Set task: Can you carry the forum thread about the impossible quiz game forward from its last post?

Provided text:
==============================

# Impossible quize



## grimbeny (Jun 2, 2007)

http://www.newgrounds.com/portal/view/365143

Does anyone play it? Its a good way to waste time.


----------



## grimbeny (Jun 2, 2007)

So far i have goten up to 54-55


----------



## bredli84 (Jun 2, 2007)

thamks for helping me waste my day.
how do i get passed 42? i cant be bothered trying everyone!!!!!!!!!!


----------



## grimbeny (Jun 2, 2007)

Ah, u need to click on the 42nd 42


----------



## bredli84 (Jun 2, 2007)

hahah lol, shoulda thought of that, thanks


----------



## grimbeny (Jun 2, 2007)

lol, ive cracked the 60 now. Some of them r just frustrating.


----------



## bredli84 (Jun 2, 2007)

damn bomb!!!, oh well thats enough of that


----------



## grimbeny (Jun 2, 2007)

lol


----------



## Tatelina (Jun 2, 2007)

Wow. I really don't think I should even click that link. Have so much to do!


----------



## coxy (Jun 3, 2007)

I spent about an hour on this last night very frustrating got up to about 60 i think , i couldnt stop though i just wanted to get further, some of the questions are very clever


----------



## angua21 (Jun 3, 2007)

we couldnt get past the one about the horseshoe when my sister and i were playing it. 
theres 110 questions by the way....and you need all your skips for the last one.


----------



## MoreliaMatt (Jun 3, 2007)

whats the go with number 40??? the pink one that says if only you had a bridge?


----------



## angua21 (Jun 3, 2007)

right click with your mouse before moving it off the dot, and dont let go of the right mouse button till you are over the other dot.


----------



## Kaotic (Jun 3, 2007)

how do you 41???


----------



## angua21 (Jun 3, 2007)

Afro
no logical reason, it just is...


----------



## Magpie (Jun 3, 2007)

It's fun, but a few too many are just guessing for my liking.
I think I got to about 50


----------



## mines bigger (Jun 3, 2007)

it wont work for me
it sais i have invalid id parameter 
or something like that
can anyone help???????????


----------



## angua21 (Jun 3, 2007)

my sister and i cant get past 79. its very time consuming, and addictive


----------



## MoreliaMatt (Jun 3, 2007)

angua21 said:


> my sister and i cant get past 79.



yep! us too!


----------



## angua21 (Jun 3, 2007)

I know what the answer is supposed to be, but cant make it work.... the answer is 'U', but there is no U on the page....... if you work it out, let me know


----------



## newtosnakes (Jun 3, 2007)

Is question 4 a pure luck question???

i can't get past it no matter how many times i try......


----------



## angua21 (Jun 3, 2007)

hahahahah
click the word "answer" its not one of the boxes
got me a few times too


----------



## croc_hunter_penny (Jun 3, 2007)

hehe the repetition is killing me!!! if i have to type horse or make a laser one more time....


----------



## Magpie (Jun 3, 2007)

angua21 said:


> I know what the answer is supposed to be, but cant make it work.... the answer is 'U', but there is no U on the page....... if you work it out, let me know


 

The U in "what do you mean"?


----------



## newtosnakes (Jun 3, 2007)

thanks angua, i figured it out after a few times......

==============================

Data listing
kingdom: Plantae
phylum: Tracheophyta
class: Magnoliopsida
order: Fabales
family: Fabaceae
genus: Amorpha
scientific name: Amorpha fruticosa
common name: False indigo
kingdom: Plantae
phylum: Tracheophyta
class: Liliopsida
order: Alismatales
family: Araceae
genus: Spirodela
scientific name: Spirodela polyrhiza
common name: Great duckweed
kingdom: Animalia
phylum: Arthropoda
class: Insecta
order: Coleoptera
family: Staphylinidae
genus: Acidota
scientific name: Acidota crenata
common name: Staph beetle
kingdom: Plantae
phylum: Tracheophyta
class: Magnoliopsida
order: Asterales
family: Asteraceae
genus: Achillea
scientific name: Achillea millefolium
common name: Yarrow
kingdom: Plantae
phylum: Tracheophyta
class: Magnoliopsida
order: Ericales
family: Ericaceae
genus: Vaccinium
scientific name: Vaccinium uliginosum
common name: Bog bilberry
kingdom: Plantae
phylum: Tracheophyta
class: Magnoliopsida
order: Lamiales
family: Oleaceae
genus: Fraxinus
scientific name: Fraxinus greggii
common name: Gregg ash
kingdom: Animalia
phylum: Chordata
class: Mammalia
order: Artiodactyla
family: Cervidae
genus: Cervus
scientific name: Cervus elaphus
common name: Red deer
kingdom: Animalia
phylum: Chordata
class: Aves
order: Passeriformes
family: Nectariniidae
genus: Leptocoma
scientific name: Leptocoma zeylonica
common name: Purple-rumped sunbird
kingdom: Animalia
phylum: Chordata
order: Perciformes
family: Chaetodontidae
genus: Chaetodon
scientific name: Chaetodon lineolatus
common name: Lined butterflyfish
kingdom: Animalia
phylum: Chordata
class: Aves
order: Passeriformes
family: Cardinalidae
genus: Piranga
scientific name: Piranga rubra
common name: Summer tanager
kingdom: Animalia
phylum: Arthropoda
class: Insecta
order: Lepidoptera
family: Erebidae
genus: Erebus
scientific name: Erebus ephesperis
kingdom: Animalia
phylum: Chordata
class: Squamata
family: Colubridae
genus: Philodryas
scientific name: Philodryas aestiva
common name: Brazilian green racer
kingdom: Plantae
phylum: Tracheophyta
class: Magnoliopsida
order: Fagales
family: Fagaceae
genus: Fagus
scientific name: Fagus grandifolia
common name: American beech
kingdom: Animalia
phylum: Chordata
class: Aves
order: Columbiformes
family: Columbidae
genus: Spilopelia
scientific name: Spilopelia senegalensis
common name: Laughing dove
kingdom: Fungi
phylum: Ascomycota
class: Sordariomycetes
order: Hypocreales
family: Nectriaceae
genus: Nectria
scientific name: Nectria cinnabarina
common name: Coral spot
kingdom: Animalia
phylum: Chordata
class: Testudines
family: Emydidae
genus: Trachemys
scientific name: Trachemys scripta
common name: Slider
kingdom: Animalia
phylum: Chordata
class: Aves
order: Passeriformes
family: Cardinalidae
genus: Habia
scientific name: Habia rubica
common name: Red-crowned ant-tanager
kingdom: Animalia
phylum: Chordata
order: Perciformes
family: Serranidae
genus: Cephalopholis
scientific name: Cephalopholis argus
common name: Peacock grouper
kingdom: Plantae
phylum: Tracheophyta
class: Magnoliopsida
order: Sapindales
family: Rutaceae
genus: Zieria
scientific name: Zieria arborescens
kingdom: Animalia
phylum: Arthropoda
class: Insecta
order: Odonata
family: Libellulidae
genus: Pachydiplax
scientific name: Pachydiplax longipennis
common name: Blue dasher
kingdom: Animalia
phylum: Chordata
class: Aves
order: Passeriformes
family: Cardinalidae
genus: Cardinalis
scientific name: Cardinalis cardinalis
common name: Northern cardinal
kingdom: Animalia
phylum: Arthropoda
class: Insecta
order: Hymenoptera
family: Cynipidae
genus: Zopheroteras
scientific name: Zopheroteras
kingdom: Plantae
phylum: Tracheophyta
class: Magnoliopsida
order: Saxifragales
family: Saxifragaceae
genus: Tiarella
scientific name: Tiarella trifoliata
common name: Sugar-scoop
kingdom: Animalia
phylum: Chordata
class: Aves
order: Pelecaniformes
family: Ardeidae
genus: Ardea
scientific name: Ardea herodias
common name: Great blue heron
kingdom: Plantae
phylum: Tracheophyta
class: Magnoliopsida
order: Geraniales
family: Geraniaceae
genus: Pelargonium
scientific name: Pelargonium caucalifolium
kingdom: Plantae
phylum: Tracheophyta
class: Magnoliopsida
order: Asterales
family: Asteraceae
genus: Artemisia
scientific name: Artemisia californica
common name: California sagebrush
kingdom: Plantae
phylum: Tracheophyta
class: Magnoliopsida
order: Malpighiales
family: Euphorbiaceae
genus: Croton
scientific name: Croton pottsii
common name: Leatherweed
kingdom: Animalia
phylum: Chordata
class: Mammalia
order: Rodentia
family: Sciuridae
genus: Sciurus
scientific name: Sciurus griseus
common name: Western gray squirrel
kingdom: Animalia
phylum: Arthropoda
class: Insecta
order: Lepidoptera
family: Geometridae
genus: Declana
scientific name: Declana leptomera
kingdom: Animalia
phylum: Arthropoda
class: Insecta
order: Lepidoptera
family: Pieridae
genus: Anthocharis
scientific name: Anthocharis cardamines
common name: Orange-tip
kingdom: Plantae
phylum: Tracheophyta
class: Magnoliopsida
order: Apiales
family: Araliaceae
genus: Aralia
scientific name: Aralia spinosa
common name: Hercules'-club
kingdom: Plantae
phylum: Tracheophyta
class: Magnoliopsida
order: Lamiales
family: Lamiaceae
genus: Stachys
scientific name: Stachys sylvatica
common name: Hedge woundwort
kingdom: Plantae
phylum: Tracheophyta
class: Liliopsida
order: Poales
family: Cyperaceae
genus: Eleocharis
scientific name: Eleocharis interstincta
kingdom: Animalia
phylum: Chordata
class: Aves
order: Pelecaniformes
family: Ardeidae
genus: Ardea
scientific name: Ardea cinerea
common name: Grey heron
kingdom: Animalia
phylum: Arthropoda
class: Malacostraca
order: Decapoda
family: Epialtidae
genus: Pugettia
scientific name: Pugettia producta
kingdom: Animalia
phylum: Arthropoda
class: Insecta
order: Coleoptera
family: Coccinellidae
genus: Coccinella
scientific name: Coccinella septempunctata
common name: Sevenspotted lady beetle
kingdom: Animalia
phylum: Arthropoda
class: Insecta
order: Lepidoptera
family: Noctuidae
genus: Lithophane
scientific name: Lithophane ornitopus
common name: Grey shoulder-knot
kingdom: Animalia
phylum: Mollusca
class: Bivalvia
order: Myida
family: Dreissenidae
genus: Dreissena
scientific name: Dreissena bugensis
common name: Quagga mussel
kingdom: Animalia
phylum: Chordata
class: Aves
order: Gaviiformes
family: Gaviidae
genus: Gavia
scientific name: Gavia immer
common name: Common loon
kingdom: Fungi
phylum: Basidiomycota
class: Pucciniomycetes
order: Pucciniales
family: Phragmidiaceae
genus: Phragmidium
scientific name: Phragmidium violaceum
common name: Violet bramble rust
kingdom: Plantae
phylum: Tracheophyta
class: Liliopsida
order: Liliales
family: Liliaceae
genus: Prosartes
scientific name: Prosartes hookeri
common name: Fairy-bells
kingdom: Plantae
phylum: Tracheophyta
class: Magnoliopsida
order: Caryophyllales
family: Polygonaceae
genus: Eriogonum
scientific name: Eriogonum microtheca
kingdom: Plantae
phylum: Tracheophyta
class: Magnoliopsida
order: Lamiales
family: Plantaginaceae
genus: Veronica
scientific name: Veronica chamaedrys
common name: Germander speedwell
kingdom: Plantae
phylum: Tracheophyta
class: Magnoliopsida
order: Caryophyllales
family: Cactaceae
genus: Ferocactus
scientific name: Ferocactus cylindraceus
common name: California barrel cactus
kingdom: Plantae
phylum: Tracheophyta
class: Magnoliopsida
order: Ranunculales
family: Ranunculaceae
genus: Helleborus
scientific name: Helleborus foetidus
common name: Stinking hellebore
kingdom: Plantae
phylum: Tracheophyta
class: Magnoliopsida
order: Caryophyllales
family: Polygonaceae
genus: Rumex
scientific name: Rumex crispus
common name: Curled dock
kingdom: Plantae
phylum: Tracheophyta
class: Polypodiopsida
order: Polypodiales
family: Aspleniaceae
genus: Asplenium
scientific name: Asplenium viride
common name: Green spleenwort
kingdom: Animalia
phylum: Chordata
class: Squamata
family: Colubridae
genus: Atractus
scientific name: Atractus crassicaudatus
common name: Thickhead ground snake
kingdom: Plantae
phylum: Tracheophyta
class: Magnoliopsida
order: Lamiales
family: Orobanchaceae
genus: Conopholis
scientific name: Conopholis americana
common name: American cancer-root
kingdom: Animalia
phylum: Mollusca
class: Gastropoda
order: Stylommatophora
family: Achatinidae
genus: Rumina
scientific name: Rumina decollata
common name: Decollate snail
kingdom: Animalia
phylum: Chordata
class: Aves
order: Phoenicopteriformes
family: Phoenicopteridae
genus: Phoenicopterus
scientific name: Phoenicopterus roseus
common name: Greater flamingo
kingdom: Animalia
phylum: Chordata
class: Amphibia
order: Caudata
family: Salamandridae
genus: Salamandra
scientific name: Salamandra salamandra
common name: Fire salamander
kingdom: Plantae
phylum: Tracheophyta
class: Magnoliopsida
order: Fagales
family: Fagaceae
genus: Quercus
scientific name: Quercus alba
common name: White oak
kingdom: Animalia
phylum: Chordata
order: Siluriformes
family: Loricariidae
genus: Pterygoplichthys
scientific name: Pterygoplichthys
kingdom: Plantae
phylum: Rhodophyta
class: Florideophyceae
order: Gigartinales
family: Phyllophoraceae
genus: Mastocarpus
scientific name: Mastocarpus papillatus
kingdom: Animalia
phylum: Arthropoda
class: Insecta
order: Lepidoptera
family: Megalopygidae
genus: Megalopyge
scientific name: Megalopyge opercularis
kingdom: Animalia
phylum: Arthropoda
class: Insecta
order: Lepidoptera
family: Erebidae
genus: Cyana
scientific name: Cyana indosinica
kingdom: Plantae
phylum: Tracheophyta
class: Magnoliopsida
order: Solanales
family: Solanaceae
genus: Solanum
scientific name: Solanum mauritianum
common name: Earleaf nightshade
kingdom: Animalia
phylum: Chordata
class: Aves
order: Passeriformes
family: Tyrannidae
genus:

==============================

Reply:
i'm blonde, what can i say... hehe


----------



## MMAnne (Jun 3, 2007)

:? I can't get it to work...

Says, 'no page to display'. Anyone else have this prob?


----------



## croc_hunter_penny (Jun 3, 2007)

ok im all funned out of clipping toenails for one night... i gotta get up early for work tomorrow! :shock:

i'll have to beat this one when i get home tomorrow arvo 

-Penny


----------



## Kaotic (Jun 4, 2007)

how do you make/charge the laser???


----------



## slim6y (Jun 4, 2007)

ARRRRG!!!

i don't like it...


----------



## da_donkey (Jun 4, 2007)

AAAAAAHHHHHHH i hate it!!!!!!!!!!!!!!!!!!!!!!!!!!!!!!!!!!

Im only in the 20's and it is doing my head in!!!!!!!!!!!!!!!!!!!!!!!!!!!!

Donk


----------



## Magpie (Jun 4, 2007)

You can turn the sound off, up the top left.
Lazer just click on the mouth as fast as you can.
Wait till you get up around 80, starting again gets harder and harder.


----------



## bredli84 (Jun 4, 2007)

im with u there mags, im up to the one where it tells u "to click the largest", i died twice on it and cant be bothered going through it all again, i really really cant!


----------



## da_donkey (Jun 4, 2007)

What flavor is cardboard?? ive clicked all of them.

Donk


----------



## bredli84 (Jun 4, 2007)

egg mayonaise (if i remember right)


----------



## da_donkey (Jun 4, 2007)

yeah that was right, it was the shampoo ingrediants that has me stuck


----------



## bredli84 (Jun 4, 2007)

babychamp and whatever.....
anyone tell how to get past 65? pleeeaaasse?


----------



## falconboy (Jun 4, 2007)

Heck, I can't get past about 11. 

Eventually you can get through with guesses and keep redoing it, but I don't understand a couple of the answers.

In particular, the one that says what is the answer to question 2.....the correct answer doesn't correspond to the actual box the answer for q2 was in.....

My brain hurts.


----------



## bredli84 (Jun 4, 2007)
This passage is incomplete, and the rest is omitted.